Before continuing, make sure you have SciKit-Learn installed. Either of the following pip commands will install the necessary packages for this guide:

  • pip install sklearn
  • pip install scikit-learn

Adding Python modules to Deephaven is easy - see our guide How to install Python packages.

Two examples are given below. Both classify observations in the Iris dataset, which can be found in Deephaven's Examples repository. The first example uses SciKit-Learn, whereas the second integrates Deephaven tables to perform predictions on live data

note

In this guide, we read data from Deephaven's examples repository. You can also load files that are in a mounted directory at the base of the Docker container. See Docker data volumes to learn more about the relation between locations in the container and the local file system.

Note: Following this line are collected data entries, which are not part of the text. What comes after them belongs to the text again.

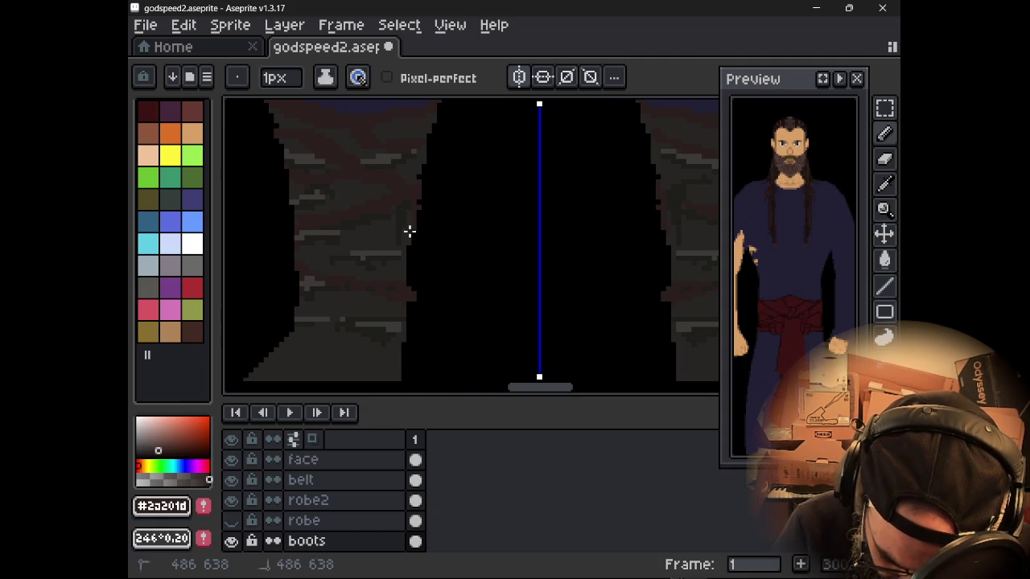
alt+click(413, 236)
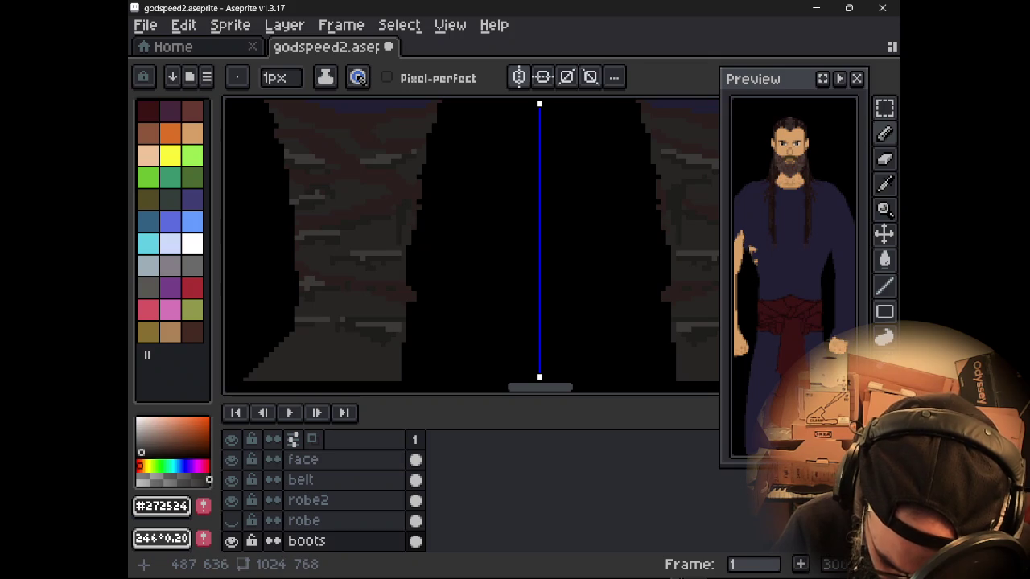
drag(425, 179, 423, 156)
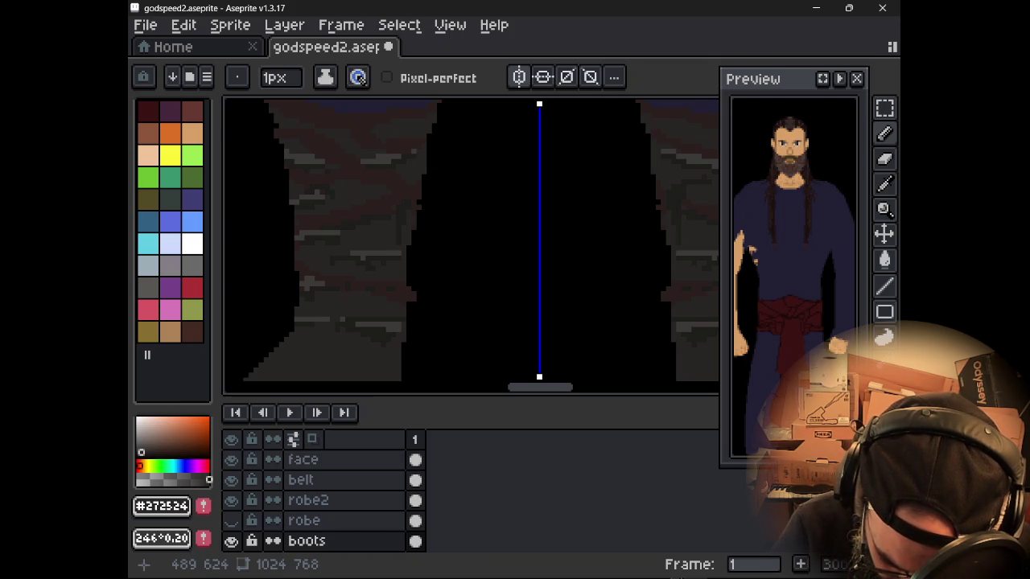
alt+click(421, 143)
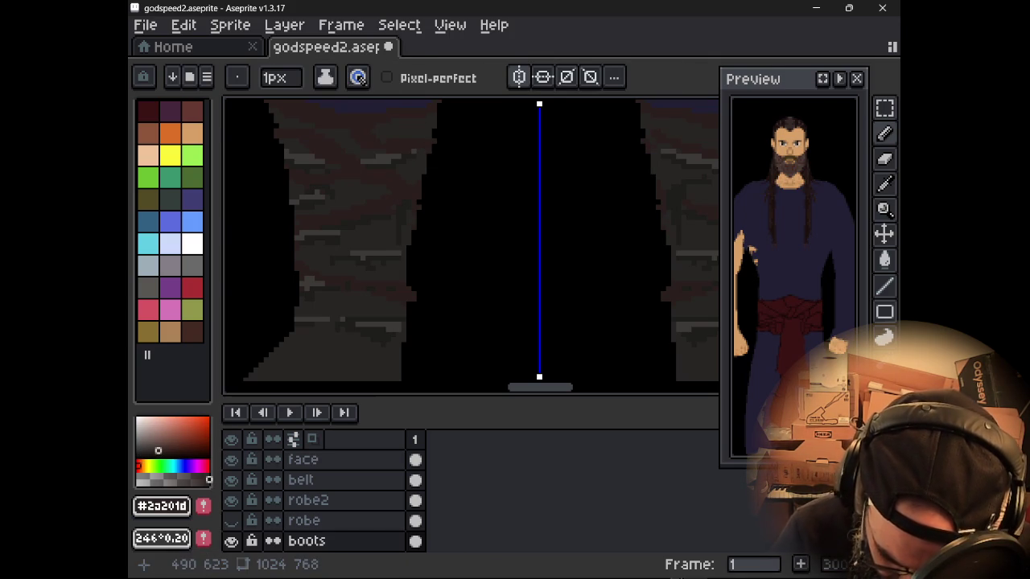
alt+click(451, 154)
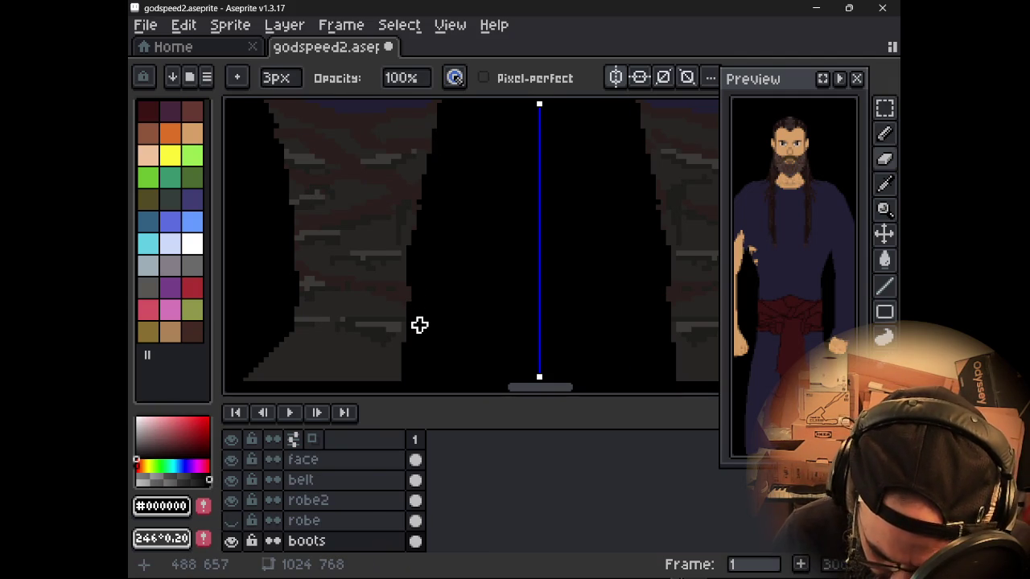
- With a 1px pencil in shade #1c1d1c, draw a faint dark line across the boot foot
drag(413, 354, 525, 240)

The Iris flower dataset is a popular dataset commonly used in introductory machine learning applications. Created by R.A. Fisher in his 1936 paper, The use of multiple measurements in taxonomic problems, it contains 150 measurements of three types of Iris flower subspecies. The following values are measured in centimeters for Iris-setosa, Iris-versicolor, and Iris-virginica flowers:

  • Petal length
  • Petal width
  • Sepal length
  • Sepal width

This is a classification problem suitable for a classifier algorithm. We'll use the K-Nearest Neighbors classifier.

Classify the Iris dataset

This first example shows how to use SciKit-Learn to classify Iris flowers from measurements.

Let's first import all the packages we'll need.

from sklearn.neighbors import KNeighborsClassifier as knn
import pandas as pd
import numpy as np

Next, we'll import the data, quantize the targets, and split the data into training and testing sets.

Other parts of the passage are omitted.